*** Opening RECORDS SHOWN ***

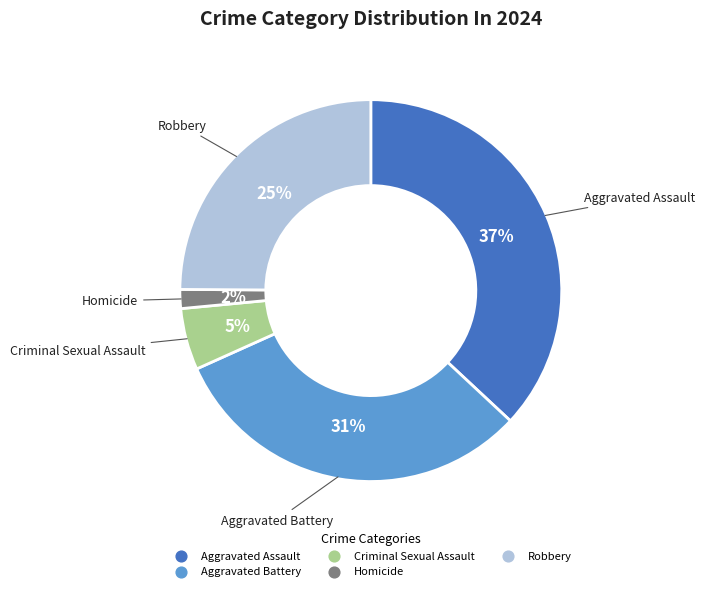

To the nearest percent, what percentage of the pie is Aggravated Battery?

31%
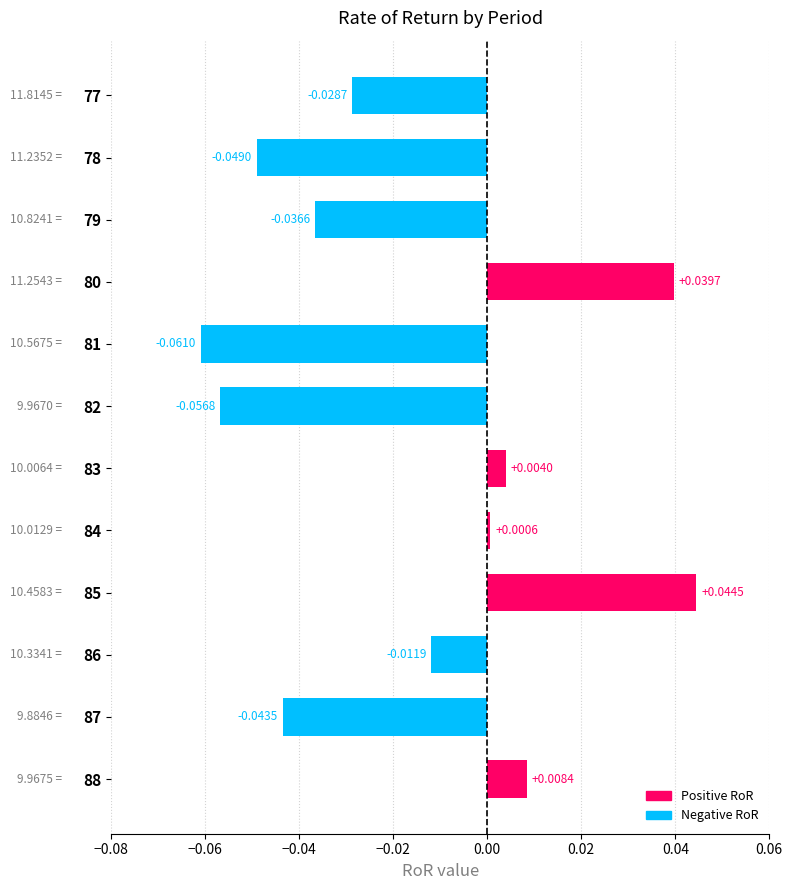

Does the chart contain any negative values?

Yes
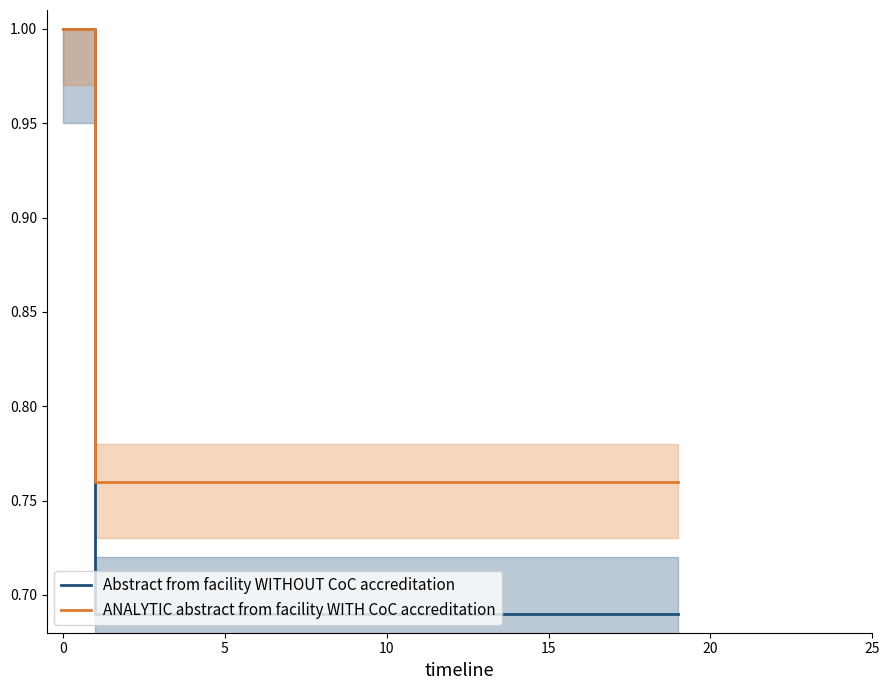

How many series are shown in this chart?

2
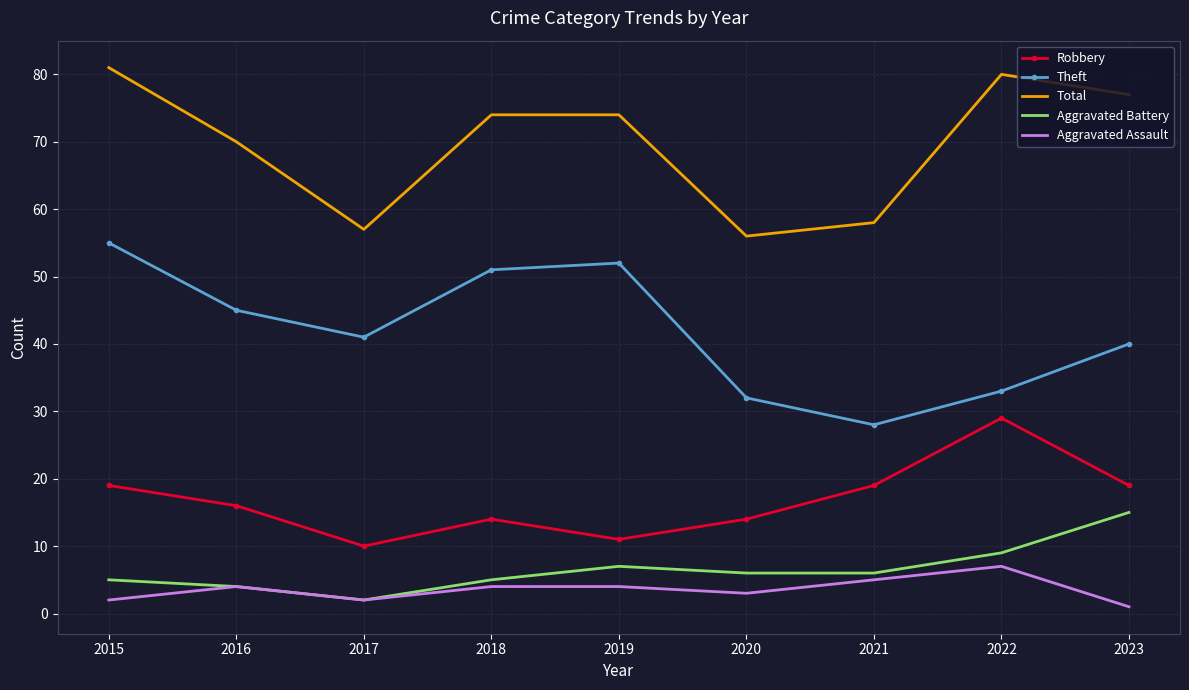

The value of Total at 2023 is 77. True or false?

True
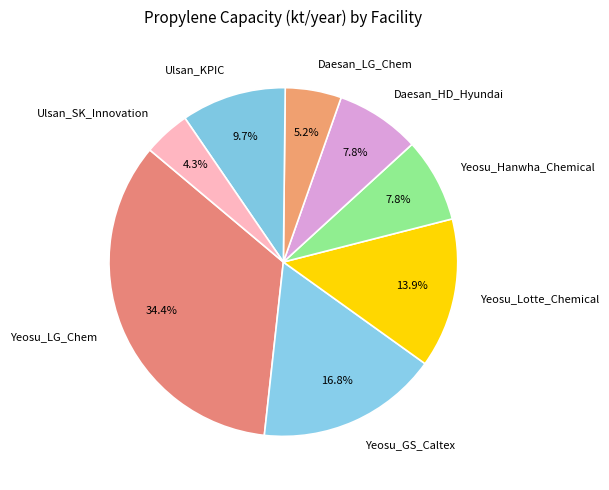

Does Yeosu_LG_Chem represent more than half of the total?

No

*** Closing RECORDS SHOWN ***

▸ **REQUIRED ACTION**:
Display every line in the entries above that contains the word "chart".

▸ **TASK RESULT**:
Does the chart contain any negative values?
How many series are shown in this chart?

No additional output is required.